The worst part about performing stand-up at the beginning was the loneliness onstage. Nobody to bounce off. Nobody to save you. Nobody to laugh with you if it doesn’t work. It’s just me. But then, the flip side is that if it does go well I only have me to thank’.

¶ There is a trope that comedians choose this career to reclaim a sense of self-confidence or control — that if you can make the bully laugh they’ll leave you alone. I know generally at twelve you aren’t burdened with the shuddering shame that comes with adolescence, but it strikes me you would have to be confident to start something like improv class.

‘Yeah, I enjoyed it. I remember going downtown to take these classes and I thought, shit, all these city kids are like super cool. I was consistently annoyed that others wouldn’t share the focus, and that I was perhaps a little too shy to step out and drive the idea sometimes. There was one kid who was in almost every scene of our last show, and even then I remember thinking: maybe you should just fucking not be.

You wouldn’t be able to do what we did now, I think. I remember just doing a bunch of ethnic accents, and that would be my schtick. I suppose the naivety of being a young kid… I couldn’t just play a wife or something, I had to be some kind of different race’.

¶ Well, I can think of another Canadian who’s suffering at the moment because of that… Are you writing anything about Trudeau? It seems a good fit for your material.

‘I probably should! Everyone is talking about it, though. Maybe when I’m back in the UK, I’ll put my spin on it. South Park’s gonna have a field day’.

¶ Is there a comic artefact out there that you listen to or watch or read and think, “fuck, I wish I made that?”
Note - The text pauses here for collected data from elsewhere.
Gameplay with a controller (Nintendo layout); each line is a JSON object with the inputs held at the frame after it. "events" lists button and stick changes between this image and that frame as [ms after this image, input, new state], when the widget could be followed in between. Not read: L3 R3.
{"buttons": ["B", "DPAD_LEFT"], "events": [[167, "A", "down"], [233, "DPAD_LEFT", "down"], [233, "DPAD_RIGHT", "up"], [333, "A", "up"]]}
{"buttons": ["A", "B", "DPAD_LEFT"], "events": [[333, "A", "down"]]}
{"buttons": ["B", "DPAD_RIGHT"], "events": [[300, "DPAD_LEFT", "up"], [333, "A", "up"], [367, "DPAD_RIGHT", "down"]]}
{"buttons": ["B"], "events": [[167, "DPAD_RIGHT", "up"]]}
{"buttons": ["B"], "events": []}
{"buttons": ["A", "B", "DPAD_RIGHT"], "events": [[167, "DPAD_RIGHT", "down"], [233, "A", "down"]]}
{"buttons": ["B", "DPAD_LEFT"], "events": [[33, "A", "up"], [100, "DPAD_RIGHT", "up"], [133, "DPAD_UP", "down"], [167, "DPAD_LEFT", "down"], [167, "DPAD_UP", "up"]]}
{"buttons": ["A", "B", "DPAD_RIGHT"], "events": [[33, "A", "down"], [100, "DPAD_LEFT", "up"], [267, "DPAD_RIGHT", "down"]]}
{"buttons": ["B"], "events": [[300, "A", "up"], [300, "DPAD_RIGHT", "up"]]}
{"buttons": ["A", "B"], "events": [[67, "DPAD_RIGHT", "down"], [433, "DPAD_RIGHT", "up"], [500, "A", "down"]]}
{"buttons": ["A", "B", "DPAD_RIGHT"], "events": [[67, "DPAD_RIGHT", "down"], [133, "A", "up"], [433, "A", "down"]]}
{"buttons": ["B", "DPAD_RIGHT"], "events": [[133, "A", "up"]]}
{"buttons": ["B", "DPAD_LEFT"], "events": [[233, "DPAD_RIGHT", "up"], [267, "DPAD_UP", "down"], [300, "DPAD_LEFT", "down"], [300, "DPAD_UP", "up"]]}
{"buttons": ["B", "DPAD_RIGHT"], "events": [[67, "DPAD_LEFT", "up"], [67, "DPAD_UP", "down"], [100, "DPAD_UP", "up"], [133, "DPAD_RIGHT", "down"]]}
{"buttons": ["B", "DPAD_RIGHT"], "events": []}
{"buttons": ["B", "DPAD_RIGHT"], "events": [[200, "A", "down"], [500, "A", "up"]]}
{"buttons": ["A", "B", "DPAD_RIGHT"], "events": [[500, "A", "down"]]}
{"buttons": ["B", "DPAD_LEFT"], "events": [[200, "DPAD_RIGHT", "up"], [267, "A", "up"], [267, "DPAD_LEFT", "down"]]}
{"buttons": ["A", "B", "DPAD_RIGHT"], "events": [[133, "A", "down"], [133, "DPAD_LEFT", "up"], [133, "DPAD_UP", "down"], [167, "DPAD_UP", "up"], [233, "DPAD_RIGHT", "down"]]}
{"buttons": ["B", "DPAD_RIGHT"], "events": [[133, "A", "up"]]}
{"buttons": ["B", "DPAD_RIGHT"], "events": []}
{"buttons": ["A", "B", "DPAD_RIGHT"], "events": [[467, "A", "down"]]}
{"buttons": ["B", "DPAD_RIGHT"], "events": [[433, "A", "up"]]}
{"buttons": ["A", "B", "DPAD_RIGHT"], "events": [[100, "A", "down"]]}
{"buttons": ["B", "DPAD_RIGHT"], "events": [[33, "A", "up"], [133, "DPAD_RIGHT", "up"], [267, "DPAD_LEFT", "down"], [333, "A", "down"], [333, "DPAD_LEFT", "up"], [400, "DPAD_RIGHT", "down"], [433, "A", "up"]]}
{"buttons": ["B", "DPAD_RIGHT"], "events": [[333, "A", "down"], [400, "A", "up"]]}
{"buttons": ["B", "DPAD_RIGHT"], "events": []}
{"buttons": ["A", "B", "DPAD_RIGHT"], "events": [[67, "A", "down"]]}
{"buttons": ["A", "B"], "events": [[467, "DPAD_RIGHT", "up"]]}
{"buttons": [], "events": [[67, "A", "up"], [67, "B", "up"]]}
‘I think Anthony Jeselnik’s album ‘Shakespeare’. That would be something I would want to do in my lifetime. It still holds up, and it’s about ten years old now. The writing is so concise, the laugh-per-minute is very high. It uses a lot of misdirection and I find that if I haven’t listened to it for a while, it still surprises me. Even the structure of his jokes, there is this science to it. I remember times I have come home drunk and just put on that album. Maybe a bit sad, but it hasn’t grown weary on me yet. That is something unique: that rewatchability or relistenability is something I wish I could achieve’.

¶ And before that, as a child of the 90s. Was there something that formed you — even something you didn’t like, deconstructed, and consciously moved away from?

‘Just Shoot Me, that show formed me. It was always on TV. So damn quick. I guess nowadays you would call it The Office dynamic where everyone is just shitting on each other. That definitely constructed what I thought comedy was. And also Three’s Company, that 70s sitcom. It was just super fun, and it still comes through today, I think. I used to like Friends a lot as a kid, and watched that and Will & Grace with my mom as it wasn’t too raunchy, though I didn’t get a lot of the jokes’.

¶ Friends is cancelled now — haven’t you heard?

‘Yeah, I mean. They lived in New York City and they had hardly any people of colour in their group, so… That was a valid critique. I think Ross had a black girlfriend towards the end of the last series but that was literally it’.